GIVEN EXERCISE
Can you present the material below as a Markdown table with the columns Row and Entry, giving each line its number and leaving out blank lines?

Items listed in a dataset
<<<<

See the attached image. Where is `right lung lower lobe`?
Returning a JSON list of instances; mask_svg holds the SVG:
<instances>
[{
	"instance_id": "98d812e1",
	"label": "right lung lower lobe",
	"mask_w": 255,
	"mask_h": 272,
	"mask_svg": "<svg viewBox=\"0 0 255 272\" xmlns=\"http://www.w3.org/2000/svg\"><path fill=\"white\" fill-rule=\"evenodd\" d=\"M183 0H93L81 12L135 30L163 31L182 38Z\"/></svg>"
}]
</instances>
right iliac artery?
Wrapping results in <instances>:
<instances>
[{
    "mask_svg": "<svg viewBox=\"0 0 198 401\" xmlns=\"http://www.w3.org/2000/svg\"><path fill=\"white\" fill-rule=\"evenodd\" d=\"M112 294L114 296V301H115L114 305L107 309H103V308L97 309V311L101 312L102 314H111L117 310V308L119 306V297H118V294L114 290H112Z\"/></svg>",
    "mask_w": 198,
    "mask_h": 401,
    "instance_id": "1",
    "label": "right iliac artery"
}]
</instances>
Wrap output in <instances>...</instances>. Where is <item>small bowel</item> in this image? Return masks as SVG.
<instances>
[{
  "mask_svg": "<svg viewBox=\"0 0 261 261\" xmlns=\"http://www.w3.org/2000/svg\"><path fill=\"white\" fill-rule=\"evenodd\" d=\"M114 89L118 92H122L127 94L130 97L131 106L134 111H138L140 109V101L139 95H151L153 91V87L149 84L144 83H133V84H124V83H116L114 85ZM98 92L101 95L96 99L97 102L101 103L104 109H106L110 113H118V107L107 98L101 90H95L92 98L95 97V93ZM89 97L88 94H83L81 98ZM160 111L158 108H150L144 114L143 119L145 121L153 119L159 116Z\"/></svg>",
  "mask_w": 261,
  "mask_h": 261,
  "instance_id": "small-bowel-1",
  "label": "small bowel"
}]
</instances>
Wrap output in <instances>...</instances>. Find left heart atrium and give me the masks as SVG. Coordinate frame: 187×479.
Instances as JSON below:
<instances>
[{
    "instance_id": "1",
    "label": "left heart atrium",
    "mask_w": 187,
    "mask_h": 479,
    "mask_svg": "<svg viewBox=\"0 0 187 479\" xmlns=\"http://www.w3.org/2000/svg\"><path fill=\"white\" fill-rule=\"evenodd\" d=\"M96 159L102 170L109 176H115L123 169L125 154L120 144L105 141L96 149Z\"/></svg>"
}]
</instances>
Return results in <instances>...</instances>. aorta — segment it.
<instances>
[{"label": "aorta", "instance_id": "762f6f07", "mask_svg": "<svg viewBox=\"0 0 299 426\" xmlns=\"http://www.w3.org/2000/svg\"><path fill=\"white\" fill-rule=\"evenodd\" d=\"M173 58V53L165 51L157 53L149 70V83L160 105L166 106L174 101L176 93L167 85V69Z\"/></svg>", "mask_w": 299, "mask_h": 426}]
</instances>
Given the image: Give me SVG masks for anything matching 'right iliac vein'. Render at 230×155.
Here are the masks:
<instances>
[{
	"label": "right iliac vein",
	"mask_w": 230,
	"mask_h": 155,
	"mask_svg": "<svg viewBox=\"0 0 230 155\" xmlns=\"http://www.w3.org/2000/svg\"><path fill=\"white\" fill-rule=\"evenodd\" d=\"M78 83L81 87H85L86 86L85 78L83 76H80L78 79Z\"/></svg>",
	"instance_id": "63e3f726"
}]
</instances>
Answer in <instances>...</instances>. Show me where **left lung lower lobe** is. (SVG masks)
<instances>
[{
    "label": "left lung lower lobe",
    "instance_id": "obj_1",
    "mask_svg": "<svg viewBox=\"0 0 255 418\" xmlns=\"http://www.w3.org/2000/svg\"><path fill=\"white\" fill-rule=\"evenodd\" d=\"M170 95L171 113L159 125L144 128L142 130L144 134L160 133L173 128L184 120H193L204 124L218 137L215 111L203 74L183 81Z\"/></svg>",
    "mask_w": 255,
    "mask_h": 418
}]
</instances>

>>>>

CORRECT RESPONSE
| Row | Entry |
|---|---|
| 1 | See the attached image. Where is `right lung lower lobe`? |
| 2 | Returning a JSON list of instances; mask_svg holds the SVG: |
| 3 | <instances> |
| 4 | [{ |
| 5 | 	"instance_id": "98d812e1", |
| 6 | 	"label": "right lung lower lobe", |
| 7 | 	"mask_w": 255, |
| 8 | 	"mask_h": 272, |
| 9 | 	"mask_svg": "<svg viewBox=\"0 0 255 272\" xmlns=\"http://www.w3.org/2000/svg\"><path fill=\"white\" fill-rule=\"evenodd\" d=\"M183 0H93L81 12L135 30L163 31L182 38Z\"/></svg>" |
| 10 | }] |
| 11 | </instances> |
| 12 | right iliac artery? |
| 13 | Wrapping results in <instances>: |
| 14 | <instances> |
| 15 | [{ |
| 16 |     "mask_svg": "<svg viewBox=\"0 0 198 401\" xmlns=\"http://www.w3.org/2000/svg\"><path fill=\"white\" fill-rule=\"evenodd\" d=\"M112 294L114 296V301H115L114 305L107 309H103V308L97 309V311L101 312L102 314H111L117 310V308L119 306V297H118V294L114 290H112Z\"/></svg>", |
| 17 |     "mask_w": 198, |
| 18 |     "mask_h": 401, |
| 19 |     "instance_id": "1", |
| 20 |     "label": "right iliac artery" |
| 21 | }] |
| 22 | </instances> |
| 23 | Wrap output in <instances>...</instances>. Where is <item>small bowel</item> in this image? Return masks as SVG. |
| 24 | <instances> |
| 25 | [{ |
| 26 |   "mask_svg": "<svg viewBox=\"0 0 261 261\" xmlns=\"http://www.w3.org/2000/svg\"><path fill=\"white\" fill-rule=\"evenodd\" d=\"M114 89L118 92H122L127 94L130 97L131 106L134 111H138L140 109V101L139 95H151L153 91V87L149 84L144 83H133V84H124V83H116L114 85ZM98 92L101 95L96 99L97 102L101 103L104 109H106L110 113H118V107L107 98L101 90H95L92 98L95 97V93ZM89 97L88 94H83L81 98ZM160 111L158 108H150L144 114L143 119L145 121L153 119L159 116Z\"/></svg>", |
| 27 |   "mask_w": 261, |
| 28 |   "mask_h": 261, |
| 29 |   "instance_id": "small-bowel-1", |
| 30 |   "label": "small bowel" |
| 31 | }] |
| 32 | </instances> |
| 33 | Wrap output in <instances>...</instances>. Find left heart atrium and give me the masks as SVG. Coordinate frame: 187×479. |
| 34 | Instances as JSON below: |
| 35 | <instances> |
| 36 | [{ |
| 37 |     "instance_id": "1", |
| 38 |     "label": "left heart atrium", |
| 39 |     "mask_w": 187, |
| 40 |     "mask_h": 479, |
| 41 |     "mask_svg": "<svg viewBox=\"0 0 187 479\" xmlns=\"http://www.w3.org/2000/svg\"><path fill=\"white\" fill-rule=\"evenodd\" d=\"M96 159L102 170L109 176H115L123 169L125 154L120 144L105 141L96 149Z\"/></svg>" |
| 42 | }] |
| 43 | </instances> |
| 44 | Return results in <instances>...</instances>. aorta — segment it. |
| 45 | <instances> |
| 46 | [{"label": "aorta", "instance_id": "762f6f07", "mask_svg": "<svg viewBox=\"0 0 299 426\" xmlns=\"http://www.w3.org/2000/svg\"><path fill=\"white\" fill-rule=\"evenodd\" d=\"M173 58V53L165 51L157 53L149 70V83L160 105L166 106L174 101L176 93L167 85V69Z\"/></svg>", "mask_w": 299, "mask_h": 426}] |
| 47 | </instances> |
| 48 | Given the image: Give me SVG masks for anything matching 'right iliac vein'. Render at 230×155. |
| 49 | Here are the masks: |
| 50 | <instances> |
| 51 | [{ |
| 52 | 	"label": "right iliac vein", |
| 53 | 	"mask_w": 230, |
| 54 | 	"mask_h": 155, |
| 55 | 	"mask_svg": "<svg viewBox=\"0 0 230 155\" xmlns=\"http://www.w3.org/2000/svg\"><path fill=\"white\" fill-rule=\"evenodd\" d=\"M78 83L81 87H85L86 86L85 78L83 76H80L78 79Z\"/></svg>", |
| 56 | 	"instance_id": "63e3f726" |
| 57 | }] |
| 58 | </instances> |
| 59 | Answer in <instances>...</instances>. Show me where **left lung lower lobe** is. (SVG masks) |
| 60 | <instances> |
| 61 | [{ |
| 62 |     "label": "left lung lower lobe", |
| 63 |     "instance_id": "obj_1", |
| 64 |     "mask_svg": "<svg viewBox=\"0 0 255 418\" xmlns=\"http://www.w3.org/2000/svg\"><path fill=\"white\" fill-rule=\"evenodd\" d=\"M170 95L171 113L159 125L144 128L142 130L144 134L160 133L173 128L184 120H193L204 124L218 137L215 111L203 74L183 81Z\"/></svg>", |
| 65 |     "mask_w": 255, |
| 66 |     "mask_h": 418 |
| 67 | }] |
| 68 | </instances> |